Isler, who didn’t want anything to go wrong on his watch, though, was no fan of Able Danger or other projects that I was working on. Every operation Stratus Ivy was running was high risk/high gain—and all too high risk for him. Isler ordered me to “cease all support” to Able Danger.

The old arguments about DIA being more for analysis than operations came up again.

“It’s not your job to provide direct support to SOCOM or chase terrorists,” Isler told me. By this point, we were practically shouting at each other. “You shouldn’t be involved in operations.” I was as close to hitting an officer as I had ever been.
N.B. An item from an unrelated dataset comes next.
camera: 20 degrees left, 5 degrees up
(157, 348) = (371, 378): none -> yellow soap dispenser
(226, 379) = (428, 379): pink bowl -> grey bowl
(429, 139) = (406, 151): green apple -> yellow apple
“Sir, if we don’t do this, who will?” I argued. “The objective of Able Danger is to penetrate al Qaeda leaders to the point where we know what they’re doing so well we can prevent attacks. That was the ultimate objective.”
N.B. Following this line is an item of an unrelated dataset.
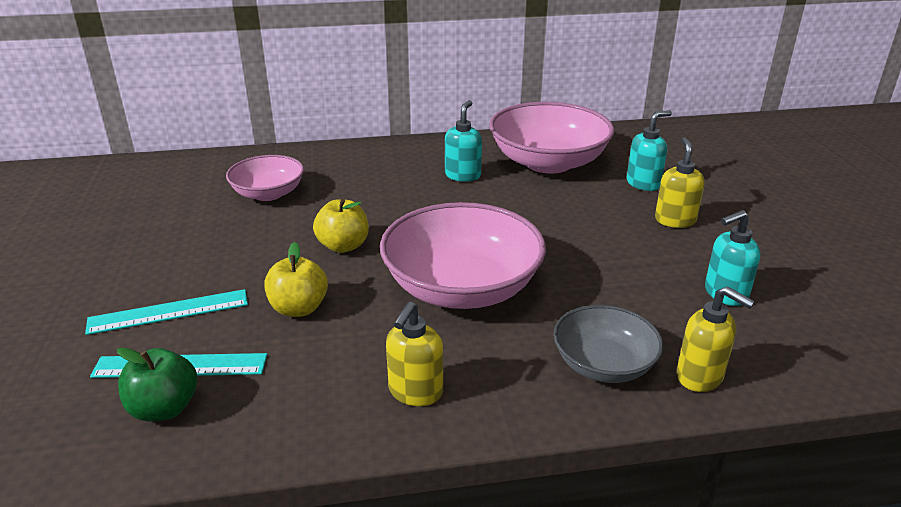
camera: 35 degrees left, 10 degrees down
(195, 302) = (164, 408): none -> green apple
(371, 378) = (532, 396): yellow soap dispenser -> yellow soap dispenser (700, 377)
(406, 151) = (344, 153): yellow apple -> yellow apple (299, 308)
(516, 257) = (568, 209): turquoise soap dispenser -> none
“Well, it’s not your job,” he said.

I was stunned. “Sir, if it’s not our job, whose job is it?”

“I don’t know,” he repeated, “but it’s not yours.”

I stormed out of his fourteenth floor office in disgust. It was the beginning of the end of Stratus Ivy, and I knew it. Shortly after that, one of his deputies started making preparations to move me to Latin America, where I had no background or interest—anyway, salsa makes me break out in hives.
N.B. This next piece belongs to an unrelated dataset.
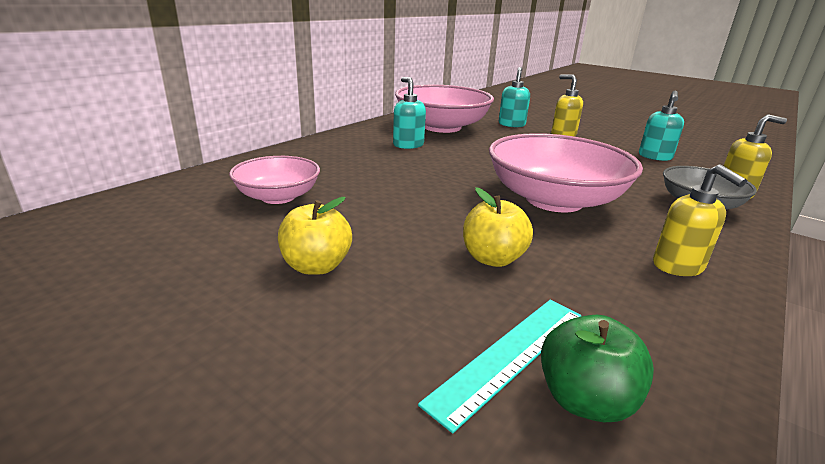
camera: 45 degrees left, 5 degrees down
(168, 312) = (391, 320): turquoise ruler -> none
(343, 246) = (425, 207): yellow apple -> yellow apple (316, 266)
Then the September 11 attacks happened. It was devastating: To know we were right, and the critics were wrong.…

Shortly after that, Eileen Preisser, who had run a good portion of the Information Dominance Center at LIWA, called me to have coffee and told me she had something to show me. Eileen was the brilliant scientist who put together the core technologies at LIWA and had managed the effort that had identified Atta. Over coffee at a bagel shop in Springfield, she showed me one of the charts produced by LIWA back in January 2000 that Scott and I had looked at. She pointed out the Brooklyn cell.

“Look,” she said.

I was confused at first. What was I supposed to be looking for?

“Look,” she repeated, gesturing to the photographs in the cell.

I was getting annoyed. “What’s your point?” I said.

She was even more emphatic.
“Look at the chart,”
she said.

OK. OK,
I thought.
I’ll look at the chart again.

It took a while, but I found him. Mohamed Atta. The same sculpted face and strange eyes that had been plastered across every television in America. It was the man I had seen more than a year before when Scott and I had stared down at him in the SOCOM conference room.

Mohamed Atta. Mastermind of the 9/11 attacks. Hijacker in control of American Airlines Flight 11 that was the first plane to strike the World Trade Center.

I had a sinking feeling at the pit of my stomach. We had been on the right track. Hell, we were even on the right
train.
Despite that, because of the bureaucracy, we had been stopped. Otherwise, we might have played a role in stopping the 9/11 attacks.

I asked Eileen what she planned to do with the information.

“I don’t know,” she said grimly, “but I plan to do something.”

I knew she would. She was a woman of action.